Llegué a The Chosen casi obligado, debido a la fiebre que generaron las primeras temporadas de esta serie que estrena en cines un episodio doble, La Última Cena. De una campaña de crowdfunding a las salas de cine de medio mundo. Detrás de ese éxito no puede haber solo un fervor religioso, pues un alto porcentaje de sus seguidores no son creyentes; y no es de extrañar. En un mundo de producciones cada vez más grises, cada vez más cínicas, irrumpe una serie que es pura luz y que da razón de la fe de tantos. Mi hipótesis es que ha resonado en los deseos más profundos de sus espectadores, esos deseos imposibles de acallar, porque son constitutivos de nuestra humanidad.
Recuerdo perfectamente el día que empecé a ver esta producción, con reconocido escepticismo. Recuerdo como si fuese ayer la profunda conmoción ante unas historias que conocía de haber leído el Evangelio decenas de veces… y, pese a recordarlas de memoria, no podía dejar de mirar fascinado cómo se desplegaban ante mí, de una forma nueva; como si las estuviese viviendo yo; como si hubiese viajado dos milenios y presenciase esa primera pesca milagrosa con Pedro, la vocación de Mateo, la curación del paralítico…

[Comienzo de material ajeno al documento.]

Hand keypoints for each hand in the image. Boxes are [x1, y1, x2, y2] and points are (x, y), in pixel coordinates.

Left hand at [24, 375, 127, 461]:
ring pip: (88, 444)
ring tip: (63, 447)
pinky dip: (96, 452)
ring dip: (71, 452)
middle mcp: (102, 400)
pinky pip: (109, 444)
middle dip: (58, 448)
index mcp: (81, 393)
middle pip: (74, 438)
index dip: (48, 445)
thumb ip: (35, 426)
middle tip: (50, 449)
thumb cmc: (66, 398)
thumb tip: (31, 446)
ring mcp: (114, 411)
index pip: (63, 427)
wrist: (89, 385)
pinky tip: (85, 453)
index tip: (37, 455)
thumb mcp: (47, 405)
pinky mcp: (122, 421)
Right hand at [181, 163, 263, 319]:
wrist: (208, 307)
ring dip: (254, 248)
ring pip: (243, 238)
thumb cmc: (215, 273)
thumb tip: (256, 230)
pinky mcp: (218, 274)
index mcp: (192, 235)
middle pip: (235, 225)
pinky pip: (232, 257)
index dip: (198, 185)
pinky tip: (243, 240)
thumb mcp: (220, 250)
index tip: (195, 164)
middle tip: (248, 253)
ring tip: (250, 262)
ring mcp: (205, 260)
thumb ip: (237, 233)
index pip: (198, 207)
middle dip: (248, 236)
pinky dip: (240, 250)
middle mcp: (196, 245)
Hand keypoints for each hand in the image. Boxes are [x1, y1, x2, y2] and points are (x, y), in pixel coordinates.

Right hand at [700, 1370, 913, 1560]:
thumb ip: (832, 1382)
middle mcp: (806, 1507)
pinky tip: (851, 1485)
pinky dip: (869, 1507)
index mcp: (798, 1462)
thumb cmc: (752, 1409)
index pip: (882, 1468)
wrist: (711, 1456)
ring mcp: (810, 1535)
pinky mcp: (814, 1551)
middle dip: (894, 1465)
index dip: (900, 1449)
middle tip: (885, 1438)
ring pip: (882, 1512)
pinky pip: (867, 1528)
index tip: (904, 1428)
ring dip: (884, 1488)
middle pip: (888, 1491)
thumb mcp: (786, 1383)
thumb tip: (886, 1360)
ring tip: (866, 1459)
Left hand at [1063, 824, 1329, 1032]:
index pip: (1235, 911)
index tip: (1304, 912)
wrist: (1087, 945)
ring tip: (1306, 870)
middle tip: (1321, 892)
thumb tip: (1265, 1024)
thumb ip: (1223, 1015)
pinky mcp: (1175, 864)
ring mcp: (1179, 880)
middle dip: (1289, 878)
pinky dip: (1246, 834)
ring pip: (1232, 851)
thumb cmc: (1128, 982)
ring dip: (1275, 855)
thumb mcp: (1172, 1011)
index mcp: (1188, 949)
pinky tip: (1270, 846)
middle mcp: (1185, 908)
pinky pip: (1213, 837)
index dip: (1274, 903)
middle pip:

Quedé prendado de esta serie porque los desenlaces de esas historias, tan conocidas, provocaban lágrimas en mis ojos absortos; como si yo mismo fuese uno de los elegidos, como si estuviese experimentando en primera persona lo mismo que transformó la vida de los apóstoles y el discurrir de la historia humana. Esta conmoción se debe —es mi hipótesis— a una labor magnífica de los guionistas y de los actores, que consiguen acercar las escenas al mundo actual. Y por eso resuenan en tantos que, sin ser conscientes quizá hasta entonces, llevan buscando toda su vida lo que ahora ven sus ojos: a Jesús de Nazaret. A la caridad hecha carne. A Aquel que sigue existiendo hoy, no como recuerdo sino como presencia viva.